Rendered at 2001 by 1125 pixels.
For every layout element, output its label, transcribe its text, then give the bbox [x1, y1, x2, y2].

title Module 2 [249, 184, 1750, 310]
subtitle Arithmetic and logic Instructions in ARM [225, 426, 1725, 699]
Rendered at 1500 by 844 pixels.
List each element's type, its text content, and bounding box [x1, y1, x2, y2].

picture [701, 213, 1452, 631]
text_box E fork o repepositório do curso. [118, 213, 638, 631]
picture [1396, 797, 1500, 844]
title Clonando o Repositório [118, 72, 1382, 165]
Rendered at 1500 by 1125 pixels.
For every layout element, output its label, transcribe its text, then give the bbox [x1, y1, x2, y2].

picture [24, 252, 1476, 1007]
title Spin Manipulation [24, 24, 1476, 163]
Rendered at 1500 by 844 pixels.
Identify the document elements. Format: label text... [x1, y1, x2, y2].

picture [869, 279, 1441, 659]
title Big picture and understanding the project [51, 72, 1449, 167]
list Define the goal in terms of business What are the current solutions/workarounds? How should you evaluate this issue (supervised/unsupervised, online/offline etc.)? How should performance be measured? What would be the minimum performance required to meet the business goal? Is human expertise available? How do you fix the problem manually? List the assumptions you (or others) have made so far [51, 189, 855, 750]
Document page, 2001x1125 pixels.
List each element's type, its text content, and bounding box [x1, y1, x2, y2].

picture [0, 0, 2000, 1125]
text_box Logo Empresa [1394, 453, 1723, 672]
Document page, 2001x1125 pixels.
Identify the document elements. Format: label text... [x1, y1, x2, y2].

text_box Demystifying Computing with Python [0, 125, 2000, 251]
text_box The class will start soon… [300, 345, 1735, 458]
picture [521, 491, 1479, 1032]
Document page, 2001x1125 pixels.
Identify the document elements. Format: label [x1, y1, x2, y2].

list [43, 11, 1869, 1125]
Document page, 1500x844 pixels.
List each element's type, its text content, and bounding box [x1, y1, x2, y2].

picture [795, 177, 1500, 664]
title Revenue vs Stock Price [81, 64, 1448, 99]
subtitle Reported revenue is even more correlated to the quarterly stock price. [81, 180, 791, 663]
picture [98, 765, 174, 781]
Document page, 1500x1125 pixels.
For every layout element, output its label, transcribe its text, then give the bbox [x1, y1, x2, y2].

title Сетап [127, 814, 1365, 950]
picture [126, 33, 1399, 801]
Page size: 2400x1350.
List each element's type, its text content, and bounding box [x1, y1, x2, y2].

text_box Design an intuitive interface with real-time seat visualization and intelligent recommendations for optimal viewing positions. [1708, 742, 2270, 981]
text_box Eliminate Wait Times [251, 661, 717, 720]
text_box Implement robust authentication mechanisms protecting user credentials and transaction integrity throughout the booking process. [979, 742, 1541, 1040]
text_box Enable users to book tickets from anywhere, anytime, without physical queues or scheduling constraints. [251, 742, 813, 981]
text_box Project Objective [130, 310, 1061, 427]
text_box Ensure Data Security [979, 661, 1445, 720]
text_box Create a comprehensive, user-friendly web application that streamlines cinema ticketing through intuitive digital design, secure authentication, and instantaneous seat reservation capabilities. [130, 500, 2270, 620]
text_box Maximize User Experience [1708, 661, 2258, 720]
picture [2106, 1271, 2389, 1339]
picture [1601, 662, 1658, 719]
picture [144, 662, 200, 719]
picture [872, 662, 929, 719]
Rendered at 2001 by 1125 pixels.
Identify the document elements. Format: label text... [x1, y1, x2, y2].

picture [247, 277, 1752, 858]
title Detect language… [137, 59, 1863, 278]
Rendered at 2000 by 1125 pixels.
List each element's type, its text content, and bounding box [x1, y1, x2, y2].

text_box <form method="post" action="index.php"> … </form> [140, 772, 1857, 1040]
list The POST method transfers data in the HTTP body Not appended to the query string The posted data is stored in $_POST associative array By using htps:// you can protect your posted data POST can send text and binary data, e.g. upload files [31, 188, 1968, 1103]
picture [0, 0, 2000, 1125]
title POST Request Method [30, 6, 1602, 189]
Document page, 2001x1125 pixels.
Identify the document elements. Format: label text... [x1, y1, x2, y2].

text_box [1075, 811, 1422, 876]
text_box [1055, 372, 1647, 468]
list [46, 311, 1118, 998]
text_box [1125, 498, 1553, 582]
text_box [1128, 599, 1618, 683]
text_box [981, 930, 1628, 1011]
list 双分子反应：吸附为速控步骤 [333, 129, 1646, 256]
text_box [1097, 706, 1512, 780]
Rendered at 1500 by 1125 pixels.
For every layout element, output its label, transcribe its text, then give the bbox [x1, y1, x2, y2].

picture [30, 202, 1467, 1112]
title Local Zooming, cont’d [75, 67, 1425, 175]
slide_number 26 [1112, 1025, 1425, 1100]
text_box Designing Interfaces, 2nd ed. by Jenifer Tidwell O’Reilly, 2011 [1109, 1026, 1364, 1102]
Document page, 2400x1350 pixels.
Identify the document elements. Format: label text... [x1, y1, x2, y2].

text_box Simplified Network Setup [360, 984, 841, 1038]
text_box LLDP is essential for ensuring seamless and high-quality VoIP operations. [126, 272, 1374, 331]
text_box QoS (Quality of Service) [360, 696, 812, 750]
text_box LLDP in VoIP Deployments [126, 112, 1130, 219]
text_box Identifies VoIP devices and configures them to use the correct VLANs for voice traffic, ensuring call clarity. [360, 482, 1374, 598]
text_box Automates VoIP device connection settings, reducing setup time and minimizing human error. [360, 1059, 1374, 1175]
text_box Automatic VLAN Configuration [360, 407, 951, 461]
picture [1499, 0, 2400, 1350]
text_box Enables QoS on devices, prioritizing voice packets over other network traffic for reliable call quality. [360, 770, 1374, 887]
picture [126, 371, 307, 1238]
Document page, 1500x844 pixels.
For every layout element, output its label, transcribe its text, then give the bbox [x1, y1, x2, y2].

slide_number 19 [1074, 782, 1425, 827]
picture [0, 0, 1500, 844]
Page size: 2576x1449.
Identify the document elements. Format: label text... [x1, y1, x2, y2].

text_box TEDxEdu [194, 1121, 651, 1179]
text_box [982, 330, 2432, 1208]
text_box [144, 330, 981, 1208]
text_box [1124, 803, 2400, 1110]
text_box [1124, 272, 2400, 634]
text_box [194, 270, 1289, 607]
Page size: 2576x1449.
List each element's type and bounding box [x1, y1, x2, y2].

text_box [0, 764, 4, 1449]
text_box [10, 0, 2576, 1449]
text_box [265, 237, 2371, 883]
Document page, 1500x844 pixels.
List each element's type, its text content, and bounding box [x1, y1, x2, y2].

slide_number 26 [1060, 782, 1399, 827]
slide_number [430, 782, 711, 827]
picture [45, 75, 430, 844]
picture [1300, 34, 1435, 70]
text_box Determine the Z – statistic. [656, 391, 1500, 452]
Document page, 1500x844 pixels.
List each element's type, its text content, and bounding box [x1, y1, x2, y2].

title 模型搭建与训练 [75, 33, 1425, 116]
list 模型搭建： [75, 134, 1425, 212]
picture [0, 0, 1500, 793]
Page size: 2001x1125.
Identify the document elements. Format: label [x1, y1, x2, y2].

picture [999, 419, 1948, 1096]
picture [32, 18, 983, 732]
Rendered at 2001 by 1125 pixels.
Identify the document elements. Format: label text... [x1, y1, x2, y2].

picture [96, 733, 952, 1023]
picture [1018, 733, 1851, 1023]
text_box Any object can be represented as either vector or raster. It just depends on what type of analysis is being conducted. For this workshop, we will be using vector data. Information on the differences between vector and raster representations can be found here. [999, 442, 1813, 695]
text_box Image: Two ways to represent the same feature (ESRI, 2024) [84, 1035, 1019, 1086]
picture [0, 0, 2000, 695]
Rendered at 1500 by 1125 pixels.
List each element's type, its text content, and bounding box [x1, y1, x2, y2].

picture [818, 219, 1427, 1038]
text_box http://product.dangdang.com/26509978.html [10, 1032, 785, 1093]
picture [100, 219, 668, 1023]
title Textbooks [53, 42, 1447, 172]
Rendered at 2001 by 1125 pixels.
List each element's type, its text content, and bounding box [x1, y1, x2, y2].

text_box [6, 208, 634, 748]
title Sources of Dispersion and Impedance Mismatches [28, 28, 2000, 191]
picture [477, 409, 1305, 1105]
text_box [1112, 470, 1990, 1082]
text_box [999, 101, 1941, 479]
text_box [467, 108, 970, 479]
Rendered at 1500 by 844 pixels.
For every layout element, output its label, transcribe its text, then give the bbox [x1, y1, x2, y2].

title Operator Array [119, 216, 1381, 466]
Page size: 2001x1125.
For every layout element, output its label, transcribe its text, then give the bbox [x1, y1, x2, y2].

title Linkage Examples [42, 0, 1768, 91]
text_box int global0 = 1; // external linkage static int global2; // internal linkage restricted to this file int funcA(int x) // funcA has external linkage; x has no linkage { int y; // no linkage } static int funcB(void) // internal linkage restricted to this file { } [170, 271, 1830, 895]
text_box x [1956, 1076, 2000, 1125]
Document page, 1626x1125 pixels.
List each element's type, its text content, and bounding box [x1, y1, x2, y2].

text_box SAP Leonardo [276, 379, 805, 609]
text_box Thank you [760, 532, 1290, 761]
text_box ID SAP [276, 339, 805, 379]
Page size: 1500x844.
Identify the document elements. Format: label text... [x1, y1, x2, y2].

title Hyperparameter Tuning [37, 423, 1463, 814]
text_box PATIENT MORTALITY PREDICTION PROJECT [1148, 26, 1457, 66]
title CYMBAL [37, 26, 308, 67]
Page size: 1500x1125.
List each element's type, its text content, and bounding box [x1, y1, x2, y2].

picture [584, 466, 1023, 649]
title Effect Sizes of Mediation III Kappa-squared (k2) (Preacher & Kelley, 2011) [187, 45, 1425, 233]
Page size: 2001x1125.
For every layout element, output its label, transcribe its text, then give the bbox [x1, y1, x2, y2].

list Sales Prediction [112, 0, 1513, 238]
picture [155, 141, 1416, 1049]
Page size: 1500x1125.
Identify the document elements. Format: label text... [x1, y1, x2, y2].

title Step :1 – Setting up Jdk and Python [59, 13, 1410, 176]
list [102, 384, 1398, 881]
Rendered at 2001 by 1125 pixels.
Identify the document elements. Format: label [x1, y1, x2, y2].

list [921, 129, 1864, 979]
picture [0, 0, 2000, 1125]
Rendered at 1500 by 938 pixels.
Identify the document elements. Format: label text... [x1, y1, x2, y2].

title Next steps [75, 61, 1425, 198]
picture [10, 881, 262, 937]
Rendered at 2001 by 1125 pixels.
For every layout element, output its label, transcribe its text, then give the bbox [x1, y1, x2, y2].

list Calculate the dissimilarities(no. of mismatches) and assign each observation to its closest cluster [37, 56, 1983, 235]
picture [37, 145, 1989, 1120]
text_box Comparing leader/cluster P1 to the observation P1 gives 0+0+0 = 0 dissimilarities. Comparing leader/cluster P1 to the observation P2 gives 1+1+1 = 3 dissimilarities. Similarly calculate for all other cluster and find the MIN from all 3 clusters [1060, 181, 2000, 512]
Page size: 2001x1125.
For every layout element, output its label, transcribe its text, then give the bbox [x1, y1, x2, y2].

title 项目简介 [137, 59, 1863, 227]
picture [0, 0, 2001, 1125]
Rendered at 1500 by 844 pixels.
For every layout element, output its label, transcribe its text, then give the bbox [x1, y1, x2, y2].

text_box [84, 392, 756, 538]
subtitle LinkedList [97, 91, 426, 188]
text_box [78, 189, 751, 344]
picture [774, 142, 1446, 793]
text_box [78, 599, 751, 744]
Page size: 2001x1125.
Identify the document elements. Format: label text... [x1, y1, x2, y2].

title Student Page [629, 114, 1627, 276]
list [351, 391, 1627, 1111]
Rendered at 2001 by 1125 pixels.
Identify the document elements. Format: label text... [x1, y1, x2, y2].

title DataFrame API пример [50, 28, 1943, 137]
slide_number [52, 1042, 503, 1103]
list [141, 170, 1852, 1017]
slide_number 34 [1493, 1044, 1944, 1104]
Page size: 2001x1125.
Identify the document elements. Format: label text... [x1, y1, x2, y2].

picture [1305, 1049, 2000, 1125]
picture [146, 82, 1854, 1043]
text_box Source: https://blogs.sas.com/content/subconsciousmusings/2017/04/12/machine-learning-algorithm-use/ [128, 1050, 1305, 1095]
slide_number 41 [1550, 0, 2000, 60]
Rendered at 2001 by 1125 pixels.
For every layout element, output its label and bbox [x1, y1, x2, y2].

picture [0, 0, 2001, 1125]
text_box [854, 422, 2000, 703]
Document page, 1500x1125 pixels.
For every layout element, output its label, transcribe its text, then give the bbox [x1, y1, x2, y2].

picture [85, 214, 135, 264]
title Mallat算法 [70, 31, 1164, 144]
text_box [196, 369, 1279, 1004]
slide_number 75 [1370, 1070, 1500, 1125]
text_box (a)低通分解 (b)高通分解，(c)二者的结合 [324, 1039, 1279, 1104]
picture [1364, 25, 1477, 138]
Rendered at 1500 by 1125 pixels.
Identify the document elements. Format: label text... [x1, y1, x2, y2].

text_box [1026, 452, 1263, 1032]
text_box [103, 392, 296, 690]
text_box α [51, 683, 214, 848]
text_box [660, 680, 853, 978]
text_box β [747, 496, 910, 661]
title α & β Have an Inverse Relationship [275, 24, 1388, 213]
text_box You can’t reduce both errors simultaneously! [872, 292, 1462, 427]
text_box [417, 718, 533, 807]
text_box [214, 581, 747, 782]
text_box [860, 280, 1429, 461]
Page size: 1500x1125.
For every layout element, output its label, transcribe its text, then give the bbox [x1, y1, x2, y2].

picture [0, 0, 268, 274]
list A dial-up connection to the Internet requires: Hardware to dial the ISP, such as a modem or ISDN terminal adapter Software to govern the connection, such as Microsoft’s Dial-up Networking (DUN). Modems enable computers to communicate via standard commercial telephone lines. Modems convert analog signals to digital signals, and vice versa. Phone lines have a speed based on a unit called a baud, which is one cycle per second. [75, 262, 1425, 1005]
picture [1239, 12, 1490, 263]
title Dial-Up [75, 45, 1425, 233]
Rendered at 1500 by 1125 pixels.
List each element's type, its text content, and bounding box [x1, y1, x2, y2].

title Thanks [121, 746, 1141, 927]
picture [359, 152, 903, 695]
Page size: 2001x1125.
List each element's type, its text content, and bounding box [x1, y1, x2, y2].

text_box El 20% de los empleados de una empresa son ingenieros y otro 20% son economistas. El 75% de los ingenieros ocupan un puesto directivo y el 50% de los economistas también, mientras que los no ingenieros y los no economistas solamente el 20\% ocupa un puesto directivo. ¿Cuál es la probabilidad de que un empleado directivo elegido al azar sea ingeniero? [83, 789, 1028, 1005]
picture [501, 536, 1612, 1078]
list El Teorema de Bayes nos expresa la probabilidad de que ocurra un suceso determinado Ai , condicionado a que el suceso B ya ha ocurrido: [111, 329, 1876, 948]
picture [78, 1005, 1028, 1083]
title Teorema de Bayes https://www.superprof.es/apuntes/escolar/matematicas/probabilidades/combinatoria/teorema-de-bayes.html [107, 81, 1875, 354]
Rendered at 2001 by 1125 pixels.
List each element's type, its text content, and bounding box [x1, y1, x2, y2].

#####

**Assigned task:** Return, with no change at all, every line in the entries above from the line containing "Rendered at 2000 by 1125 pixels." through the line containing "text_box [1075, 811, 1422, 876]".

**Result below:**
Rendered at 2000 by 1125 pixels.
List each element's type, its text content, and bounding box [x1, y1, x2, y2].

text_box <form method="post" action="index.php"> … </form> [140, 772, 1857, 1040]
list The POST method transfers data in the HTTP body Not appended to the query string The posted data is stored in $_POST associative array By using htps:// you can protect your posted data POST can send text and binary data, e.g. upload files [31, 188, 1968, 1103]
picture [0, 0, 2000, 1125]
title POST Request Method [30, 6, 1602, 189]
Document page, 2001x1125 pixels.
Identify the document elements. Format: label text... [x1, y1, x2, y2].

text_box [1075, 811, 1422, 876]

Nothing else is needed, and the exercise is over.